In scenarios where the text is particularly flat, you can use the text_aspect_ratio parameter.

gen = WordCanvas(
text_aspect_ratio=0.25, # Text height / text width = 1/4
output_size=(32, 1024),
) # Flattened text

text = "Flattened test"
img, infos = gen(text)

sample16

info

Note that when the flattened text size exceeds the output_size, the image will undergo automatic scaling. Therefore, even though you flattened the image, it might be scaled back, resulting in no apparent change.

Dashboard

That's a brief overview of the basic functionality.
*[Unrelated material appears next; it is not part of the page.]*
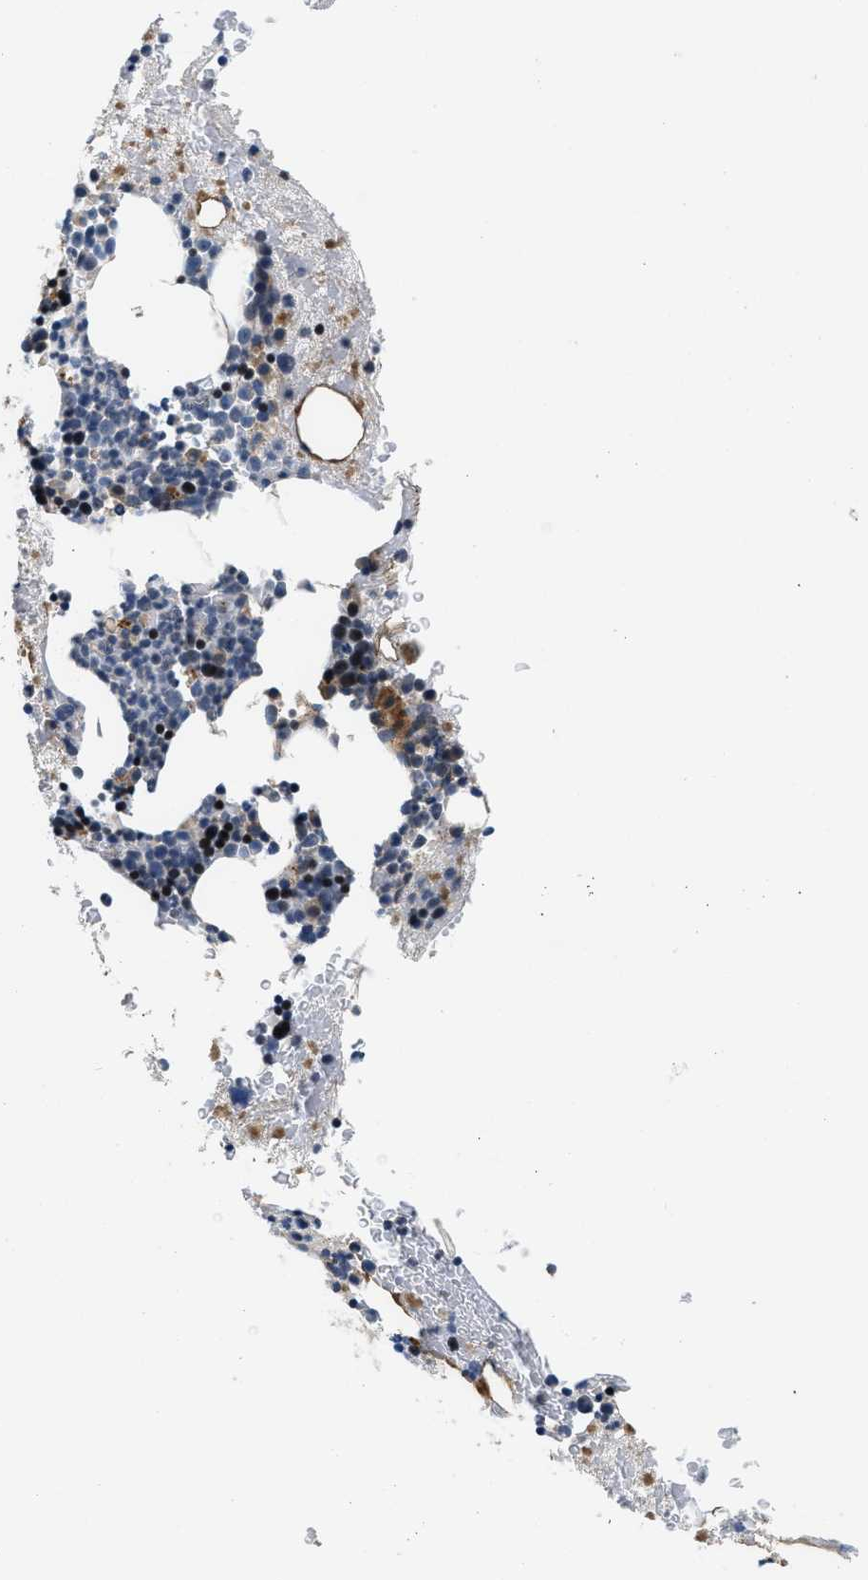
{"staining": {"intensity": "moderate", "quantity": "<25%", "location": "cytoplasmic/membranous,nuclear"}, "tissue": "bone marrow", "cell_type": "Hematopoietic cells", "image_type": "normal", "snomed": [{"axis": "morphology", "description": "Normal tissue, NOS"}, {"axis": "morphology", "description": "Inflammation, NOS"}, {"axis": "topography", "description": "Bone marrow"}], "caption": "Immunohistochemistry of benign human bone marrow shows low levels of moderate cytoplasmic/membranous,nuclear expression in about <25% of hematopoietic cells.", "gene": "ZNF599", "patient": {"sex": "male", "age": 63}}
Finally, let's take a look at the dashboard feature.

gen = WordCanvas()
print(gen)

You can also skip print and just output directly, as we've implemented the __repr__ method.

The output will display a simple dashboard.

dashboard

You can see:

  • The first column is Property, which lists all the settings.
  • The second column is Current Value, which shows the value of the parameters "at this moment."
  • The third column is SetMethod, which describes the method to set the parameter. Parameters marked set can be directly modified; those marked reinit require reinitialization of the WordCanvas object.
  • The fourth column is DType, which is the data type of the parameter.
  • The fifth column is Description, which describes the parameter.
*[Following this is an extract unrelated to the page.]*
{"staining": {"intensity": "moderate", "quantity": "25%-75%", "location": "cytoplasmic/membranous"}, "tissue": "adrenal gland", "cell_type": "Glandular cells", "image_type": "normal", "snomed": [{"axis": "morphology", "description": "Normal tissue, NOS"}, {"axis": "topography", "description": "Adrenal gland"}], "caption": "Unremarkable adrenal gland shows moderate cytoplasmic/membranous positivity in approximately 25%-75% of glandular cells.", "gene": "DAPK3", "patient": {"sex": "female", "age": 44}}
Most parameters can be directly set, meaning when you need to change output characteristics, you don't need to rebuild a WordCanvas object, just set them directly. Parameters that require reinit typically involve font initialization, like text_size. So, be aware, not all parameters can be directly set.

gen.output_size = (64, 1024)
gen.text_color = (0, 255, 0)
gen.align_mode = AlignMode.Center
gen.direction = 'ltr'
gen.output_direction = OutputDirection.Horizontal

After setting, simply call to get the new text image.

If you've set a parameter that requires reinit, you'll encounter an error:

  • AttributeError: can't set attribute

    gen.text_size = 128
    # >>> AttributeError: can't set attribute
danger

Of course, you can still forcibly set parameters, and as a fellow Python user, I can't stop you:

gen._text_size = 128

But doing this will cause errors later on!

Don't insist, just reinitialize an object instead.

Summary

While many features weren't mentioned, this covers the basic functionalities.

That concludes the basic usage of this project; the next chapter will introduce advanced features.